» **Passage**:
3

This url structure is proposed for SEO optimization. So suggesting another structure will not work. Structure proposed is

example.com/<language>/<country>/<province>/<city>/<product>

example.com/en/spain I wish to point to CountryController indexAction , as view of each one is different, and sometimes think there is change in layout also.

Show the content in English language about the country Spain. And for a request example.com/en/india should show about India in English language and example.com/es/spain should show the spanish page for the country Spain.

example.com/en/spain/barcelona Points to CountryController provinceAction

Content Page for the Barcelona province of Spain in English Language .

example.com/en/spain/barcelona/barcelona Points to CountryController cityAction

Content Page for the Barcelona city in Barcelona province of country Spain in English Language .

example.com/en/spain/barcelona/barcelona/taxis Points to CountryController productAction

Content Page for the product in Barcelona city , Barcelona province of country Spain in English Language .

Yes we can add a route like

$router = $ctrl->getRouter();
$router->addRoute(
    'country_spain',
    new Zend_Controller_Router_Route('spain',
                                     array('controller' => 'country',
                                           'action' => 'index'))
);

But in this case we need to add the whole list of countries to the route. ie india , china , pakistan , unitedstates etc .

Then will be adding country_province

$router = $ctrl->getRouter();
$router->addRoute(
    'country_spain_barcelona',
    new Zend_Controller_Router_Route('spain',
                                     array('controller' => 'country',
                                           'action' => 'province'))

» **Entries shown**:
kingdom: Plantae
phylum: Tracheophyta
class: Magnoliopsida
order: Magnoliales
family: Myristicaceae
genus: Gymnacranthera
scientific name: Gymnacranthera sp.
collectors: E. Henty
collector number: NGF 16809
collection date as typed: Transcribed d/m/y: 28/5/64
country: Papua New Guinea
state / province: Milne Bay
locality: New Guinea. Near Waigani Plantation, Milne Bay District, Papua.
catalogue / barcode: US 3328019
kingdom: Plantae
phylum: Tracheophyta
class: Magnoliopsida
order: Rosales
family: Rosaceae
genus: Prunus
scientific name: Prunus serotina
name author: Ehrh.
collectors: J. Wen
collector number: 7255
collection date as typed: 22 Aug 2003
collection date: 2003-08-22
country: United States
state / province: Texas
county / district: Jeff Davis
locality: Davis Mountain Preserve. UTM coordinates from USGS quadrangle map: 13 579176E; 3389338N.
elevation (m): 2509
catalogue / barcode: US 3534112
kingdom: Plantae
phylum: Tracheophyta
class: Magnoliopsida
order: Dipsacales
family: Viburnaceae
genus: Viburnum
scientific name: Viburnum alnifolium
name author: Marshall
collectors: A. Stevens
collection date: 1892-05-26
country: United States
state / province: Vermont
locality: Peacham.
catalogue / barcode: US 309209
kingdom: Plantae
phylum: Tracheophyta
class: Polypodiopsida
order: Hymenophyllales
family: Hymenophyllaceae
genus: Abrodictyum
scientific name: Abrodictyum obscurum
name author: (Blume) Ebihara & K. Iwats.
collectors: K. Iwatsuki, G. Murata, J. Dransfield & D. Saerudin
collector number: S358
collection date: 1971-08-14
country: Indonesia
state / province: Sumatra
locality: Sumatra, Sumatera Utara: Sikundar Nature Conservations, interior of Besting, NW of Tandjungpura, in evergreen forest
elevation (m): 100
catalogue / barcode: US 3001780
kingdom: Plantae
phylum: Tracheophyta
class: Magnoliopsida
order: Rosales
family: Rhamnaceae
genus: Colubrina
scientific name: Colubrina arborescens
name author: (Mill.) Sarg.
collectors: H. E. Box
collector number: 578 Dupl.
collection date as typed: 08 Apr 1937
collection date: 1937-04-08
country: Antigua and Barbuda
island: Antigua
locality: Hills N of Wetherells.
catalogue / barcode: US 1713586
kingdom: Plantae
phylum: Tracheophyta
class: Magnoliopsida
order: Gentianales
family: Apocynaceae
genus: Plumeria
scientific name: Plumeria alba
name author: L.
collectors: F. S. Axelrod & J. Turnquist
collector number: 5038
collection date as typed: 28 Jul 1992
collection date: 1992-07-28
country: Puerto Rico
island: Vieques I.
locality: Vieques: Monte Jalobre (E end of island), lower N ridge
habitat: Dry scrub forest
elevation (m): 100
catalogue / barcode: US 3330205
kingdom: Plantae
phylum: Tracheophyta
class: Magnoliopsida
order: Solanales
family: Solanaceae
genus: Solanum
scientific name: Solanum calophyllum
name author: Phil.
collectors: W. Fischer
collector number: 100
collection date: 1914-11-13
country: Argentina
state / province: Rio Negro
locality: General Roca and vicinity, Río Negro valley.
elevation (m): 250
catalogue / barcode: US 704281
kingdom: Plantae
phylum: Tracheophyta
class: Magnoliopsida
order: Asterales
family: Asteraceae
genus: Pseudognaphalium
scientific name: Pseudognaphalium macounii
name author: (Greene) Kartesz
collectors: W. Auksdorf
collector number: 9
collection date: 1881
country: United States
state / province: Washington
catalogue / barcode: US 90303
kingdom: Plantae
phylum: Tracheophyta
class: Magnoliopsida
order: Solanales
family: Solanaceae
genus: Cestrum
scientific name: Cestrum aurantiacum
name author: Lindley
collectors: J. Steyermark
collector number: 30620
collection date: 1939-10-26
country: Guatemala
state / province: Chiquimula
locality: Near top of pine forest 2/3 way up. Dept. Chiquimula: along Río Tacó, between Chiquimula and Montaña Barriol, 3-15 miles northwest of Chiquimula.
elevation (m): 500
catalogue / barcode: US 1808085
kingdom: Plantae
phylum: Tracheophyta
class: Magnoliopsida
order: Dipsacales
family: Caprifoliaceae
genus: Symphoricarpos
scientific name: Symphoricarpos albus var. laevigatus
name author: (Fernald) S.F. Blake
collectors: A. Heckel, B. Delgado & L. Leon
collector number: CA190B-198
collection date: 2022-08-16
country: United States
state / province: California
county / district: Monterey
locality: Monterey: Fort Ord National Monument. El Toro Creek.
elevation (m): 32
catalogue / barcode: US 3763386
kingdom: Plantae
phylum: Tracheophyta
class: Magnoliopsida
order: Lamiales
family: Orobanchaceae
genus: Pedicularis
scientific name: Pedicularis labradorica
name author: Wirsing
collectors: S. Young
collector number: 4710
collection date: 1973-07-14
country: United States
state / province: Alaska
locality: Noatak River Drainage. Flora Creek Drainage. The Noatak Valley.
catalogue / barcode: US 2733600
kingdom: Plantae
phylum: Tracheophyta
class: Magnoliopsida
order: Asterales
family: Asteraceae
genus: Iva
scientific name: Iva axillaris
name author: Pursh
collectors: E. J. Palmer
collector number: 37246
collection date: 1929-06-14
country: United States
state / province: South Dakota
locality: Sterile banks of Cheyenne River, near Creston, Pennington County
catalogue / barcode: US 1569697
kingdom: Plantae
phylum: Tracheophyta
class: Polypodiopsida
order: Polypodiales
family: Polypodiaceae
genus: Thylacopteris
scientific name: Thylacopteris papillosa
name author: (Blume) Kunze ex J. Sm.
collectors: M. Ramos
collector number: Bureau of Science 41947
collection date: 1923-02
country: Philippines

» **To do**:
[a] Answer these questions from the URL routing passage:
(i) To which action of CountryController does example.com/en/spain/barcelona/barcelona point?
(ii) What should a request for example.com/es/spain show?
(iii) What would need to be added to the route if a separate route were defined for Spain in this way?
[b] Carry the URL routing passage forward from the point at which it stops.
The entries are drawn from a separate source.

» **Results by task**:
[a]
(i) cityAction
(ii) The Spanish page for the country Spain
(iii) The whole list of countries, such as india, china, pakistan and unitedstates

[b]
);

So if we have 50 province it will be horrible to add count of countries multiplied by count of provinces for the countries , and this will become more routes when moving to city and products.

You may say add something like

$router = $ctrl->getRouter();
$router->addRoute(
    'country',
    new Zend_Controller_Router_Route('country/:country/:province/:city/:product',
                                     array('controller' => 'country',
                                           'action' => 'index'))
);

But in this case its like we will be pointing to same action, but as the view of the requests change, and this will become a fat controller .

The problem with Zend_Controller_Router_Route_Regex is we should have something like example.com/en/country/spain/barcelona/barcelona/taxis and also the all moves to a single action. As the view is entirely different, it becomes dirty. May be something like partials I can use. But I wonder whether there is another good solution for the problem to solve this. This is a legacy project, so I have limitations on it and #ZF version is 1.6.

There is an example something similar

http://www.travelportal.info/ http://www.travelportal.info/asia http://www.travelportal.info/asia/india http://www.travelportal.info/asia/india/business-currency-economy

How do you think, they have done this, will they have added routes atleast for asia , europe like that ?

I was able to make it work like

example.com/en/spain Pointing to CountryController indexAction

example.com/en/spain/barcelona Pointing to CountryController provinceAction

example.com/en/spain/barcelona/barcelona Pointing to CountryController cityAction

example.com/en/spain/barcelona/barcelona/taxis Pointing to CountryController productAction

But there I need to add 4 routes and this will become hard to manually add the route like this.

Suggestions and criticisms are welcome to make it better.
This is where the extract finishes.